The majority of Random Forest Model’s results does not even reach the f-measurse of word embedding with POS-tags, except in case of personal texts. The scores gained by the traditional machine learning method are generally low. The highest f-measure (50.8%) belongs to the literary genre but this result is still lower than the worst score of fT-word.
To detect the common faults we made a confusion matrix of the fastText-word experiment (Table 5). The personal type is often confused with the literary. The reason may be that both genres are quite liberal in terms of text composition.
Table 5 Confusion matrix
| Personal | Legal | Literary | Spoken | Press | Academic | |
| Personal | 57.72% | 3.88% | 15.41% | 7.10% | 9.40% | 6.50% |
| Legal | 1.94% | 82.47% | 1.94% | 4.95% | 4.92% | 3.79% |
| Literary | 7.92% | 2.30% | 72.08% | 4.87% | 5.92% | 6.90% |
| Spoken | 4.55% | 6.73% | 4.95% | 69.97% | 10.27% | 3.52% |
| Press | 8.79% | 6.25% | 5.18% | 12.79% | 56.47% | 10.53% |
| Academic | 3.87% | 3.64% | 6.59% | 2.92% | 8.59% | 74.38% |
The spoken texts seem to be related with the press genre.
This can be explained with the similarity of their topics. As we mentioned before, the spoken subcorpus consists of transcriptions of radio programmes which often contain news and public topics.
The relatively high number of confusions between the press and academic genres may be explicable with the observation shown in Table 2 that these text types typically prefer the third person.
Finally, it should be mentioned that the task of genre identification by definition does not assume 100% accuracy, as genre is not a unequivocal property of texts. Any genre can contain neutral sentences which have no distinctive stylistic characteristics. Therefore, 70% accuracy on sentence level can be considered significant.
5 Conclusion
In this paper we compared the results of a traditional machine learning and a word embedding based method in the task of automatic genre identification. For both methods we used corpora that contained lexical and grammatical information, namely words, lemmas and POS-tags.
According to our results, the word embedding method is much more powerful for this task. The performance of the neural network based system far surpassed the traditional machine learning algorithms. With word embedding we achieved promising results (around 70% accuracy).
Our experiments provided other interesting findings as well. The word embedding measurements revealed that using the POS-tags only can be more effective than expected. This suggests that genres have specific structural characteristics which allow to identify them without lexical or topic-related features.

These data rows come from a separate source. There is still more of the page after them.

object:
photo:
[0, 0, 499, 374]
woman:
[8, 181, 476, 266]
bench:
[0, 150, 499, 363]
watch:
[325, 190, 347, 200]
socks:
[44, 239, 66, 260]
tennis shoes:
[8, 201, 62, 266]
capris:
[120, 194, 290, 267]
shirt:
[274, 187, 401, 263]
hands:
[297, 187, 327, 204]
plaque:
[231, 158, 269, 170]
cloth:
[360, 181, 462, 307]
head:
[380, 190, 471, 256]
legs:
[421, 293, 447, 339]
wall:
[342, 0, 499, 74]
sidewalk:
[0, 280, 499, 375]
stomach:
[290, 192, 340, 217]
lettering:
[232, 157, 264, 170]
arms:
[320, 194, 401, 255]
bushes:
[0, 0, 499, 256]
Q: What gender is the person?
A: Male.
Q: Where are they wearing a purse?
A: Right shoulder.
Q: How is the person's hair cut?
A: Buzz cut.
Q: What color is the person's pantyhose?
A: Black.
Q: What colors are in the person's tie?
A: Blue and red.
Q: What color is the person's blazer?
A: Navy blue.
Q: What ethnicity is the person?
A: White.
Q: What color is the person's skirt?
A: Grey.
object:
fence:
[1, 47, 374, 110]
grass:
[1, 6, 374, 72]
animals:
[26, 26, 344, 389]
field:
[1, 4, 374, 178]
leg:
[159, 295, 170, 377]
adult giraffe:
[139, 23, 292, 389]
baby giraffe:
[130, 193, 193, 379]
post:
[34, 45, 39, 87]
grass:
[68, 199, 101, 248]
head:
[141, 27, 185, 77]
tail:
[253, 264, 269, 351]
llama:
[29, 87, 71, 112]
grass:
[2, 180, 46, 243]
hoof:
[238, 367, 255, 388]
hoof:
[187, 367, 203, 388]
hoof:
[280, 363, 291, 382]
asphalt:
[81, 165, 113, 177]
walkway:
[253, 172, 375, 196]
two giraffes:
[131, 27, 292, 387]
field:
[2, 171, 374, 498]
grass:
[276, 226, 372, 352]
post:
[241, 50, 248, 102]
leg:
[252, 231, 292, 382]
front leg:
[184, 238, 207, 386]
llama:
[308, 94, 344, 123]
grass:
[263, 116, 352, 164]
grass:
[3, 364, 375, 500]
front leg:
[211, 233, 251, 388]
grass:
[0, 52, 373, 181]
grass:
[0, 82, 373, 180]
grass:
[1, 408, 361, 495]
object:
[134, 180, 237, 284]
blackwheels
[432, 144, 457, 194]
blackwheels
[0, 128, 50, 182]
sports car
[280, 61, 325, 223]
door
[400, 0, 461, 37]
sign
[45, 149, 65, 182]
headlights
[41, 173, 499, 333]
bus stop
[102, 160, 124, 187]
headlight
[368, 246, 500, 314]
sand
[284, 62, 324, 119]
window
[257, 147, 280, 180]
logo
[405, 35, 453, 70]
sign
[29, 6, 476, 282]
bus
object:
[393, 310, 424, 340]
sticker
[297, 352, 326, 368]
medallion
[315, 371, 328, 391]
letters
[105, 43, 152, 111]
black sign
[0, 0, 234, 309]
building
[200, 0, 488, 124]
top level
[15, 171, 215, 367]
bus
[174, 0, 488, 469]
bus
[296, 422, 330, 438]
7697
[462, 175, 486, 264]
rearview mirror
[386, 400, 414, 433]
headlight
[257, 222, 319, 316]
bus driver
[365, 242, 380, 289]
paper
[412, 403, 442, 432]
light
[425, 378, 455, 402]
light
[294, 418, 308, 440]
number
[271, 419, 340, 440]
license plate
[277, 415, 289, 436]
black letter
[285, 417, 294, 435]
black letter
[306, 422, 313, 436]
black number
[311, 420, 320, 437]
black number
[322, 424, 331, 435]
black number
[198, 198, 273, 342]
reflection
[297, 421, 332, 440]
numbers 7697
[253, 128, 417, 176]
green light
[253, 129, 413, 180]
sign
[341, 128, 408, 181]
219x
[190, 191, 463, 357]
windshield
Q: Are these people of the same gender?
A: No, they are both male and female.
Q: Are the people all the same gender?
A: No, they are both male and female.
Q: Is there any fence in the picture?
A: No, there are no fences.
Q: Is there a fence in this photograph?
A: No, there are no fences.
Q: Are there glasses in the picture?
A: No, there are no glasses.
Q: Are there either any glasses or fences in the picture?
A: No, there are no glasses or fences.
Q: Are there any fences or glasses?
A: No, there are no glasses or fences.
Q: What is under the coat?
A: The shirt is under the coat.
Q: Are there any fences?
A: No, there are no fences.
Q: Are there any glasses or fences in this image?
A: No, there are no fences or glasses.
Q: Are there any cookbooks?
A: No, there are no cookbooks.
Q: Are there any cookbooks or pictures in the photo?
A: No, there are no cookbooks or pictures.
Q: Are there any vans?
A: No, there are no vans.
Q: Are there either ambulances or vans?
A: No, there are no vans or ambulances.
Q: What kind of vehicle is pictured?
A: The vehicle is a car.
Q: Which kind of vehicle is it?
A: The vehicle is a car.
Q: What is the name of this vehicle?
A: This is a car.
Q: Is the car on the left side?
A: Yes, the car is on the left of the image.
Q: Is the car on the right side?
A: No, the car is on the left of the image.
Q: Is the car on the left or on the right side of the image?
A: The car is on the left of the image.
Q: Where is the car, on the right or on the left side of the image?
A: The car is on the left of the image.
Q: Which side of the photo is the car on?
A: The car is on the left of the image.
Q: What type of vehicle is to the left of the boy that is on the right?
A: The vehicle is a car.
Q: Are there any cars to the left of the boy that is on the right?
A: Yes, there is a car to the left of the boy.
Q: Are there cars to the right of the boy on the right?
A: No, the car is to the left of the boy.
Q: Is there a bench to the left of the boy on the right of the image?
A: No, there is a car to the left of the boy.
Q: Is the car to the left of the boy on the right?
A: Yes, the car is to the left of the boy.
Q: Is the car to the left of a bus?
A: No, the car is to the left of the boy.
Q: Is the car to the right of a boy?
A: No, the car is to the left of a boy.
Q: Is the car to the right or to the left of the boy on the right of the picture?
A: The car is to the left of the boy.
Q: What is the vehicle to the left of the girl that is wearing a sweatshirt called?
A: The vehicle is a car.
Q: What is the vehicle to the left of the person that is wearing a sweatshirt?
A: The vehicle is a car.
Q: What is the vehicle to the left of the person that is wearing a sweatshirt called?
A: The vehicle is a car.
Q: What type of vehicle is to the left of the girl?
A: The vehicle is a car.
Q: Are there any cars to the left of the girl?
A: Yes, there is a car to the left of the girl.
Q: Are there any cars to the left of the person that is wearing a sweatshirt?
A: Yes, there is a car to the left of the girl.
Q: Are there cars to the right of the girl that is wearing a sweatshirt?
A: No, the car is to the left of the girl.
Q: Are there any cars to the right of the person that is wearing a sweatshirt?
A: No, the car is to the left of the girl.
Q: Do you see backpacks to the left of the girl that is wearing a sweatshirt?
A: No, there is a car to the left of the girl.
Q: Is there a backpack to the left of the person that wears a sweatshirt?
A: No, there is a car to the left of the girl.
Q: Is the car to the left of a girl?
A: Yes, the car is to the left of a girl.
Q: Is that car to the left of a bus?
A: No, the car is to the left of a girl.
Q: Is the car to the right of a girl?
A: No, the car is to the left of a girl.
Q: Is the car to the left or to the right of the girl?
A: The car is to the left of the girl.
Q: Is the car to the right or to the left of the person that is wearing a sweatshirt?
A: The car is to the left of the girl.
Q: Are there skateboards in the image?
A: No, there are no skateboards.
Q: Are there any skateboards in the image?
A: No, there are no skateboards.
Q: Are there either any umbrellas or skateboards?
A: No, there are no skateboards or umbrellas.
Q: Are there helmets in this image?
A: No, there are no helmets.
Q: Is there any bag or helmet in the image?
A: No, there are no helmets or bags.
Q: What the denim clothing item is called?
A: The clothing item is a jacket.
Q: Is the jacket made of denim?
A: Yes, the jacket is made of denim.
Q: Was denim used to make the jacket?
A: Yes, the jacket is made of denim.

Other observation of linguistic interest is that we got the same result when using full word forms and lemmas despite that Hungarian is an agglutinative language which means that a lemma can have varied word forms.
As for genre-related results, we found that legal, literary and academic texts are easier to identify than the other three examined genres (spoken, press, personal). It seems that these text types have more representative lexical and structural characteristics than the others. It is also important to mention that the spoken and personal language types represent greater variation in topics which makes the lexical-based genre identification harder.
Finally, it is to be mentioned that the traditional machine learning methods are more language-dependent than word embedding. The feature set of our machine learning model contains features that are specific for Hungarian (like the number of accented characters). Other languages may need different features. However, the word embedding method can be used to any language without modifications.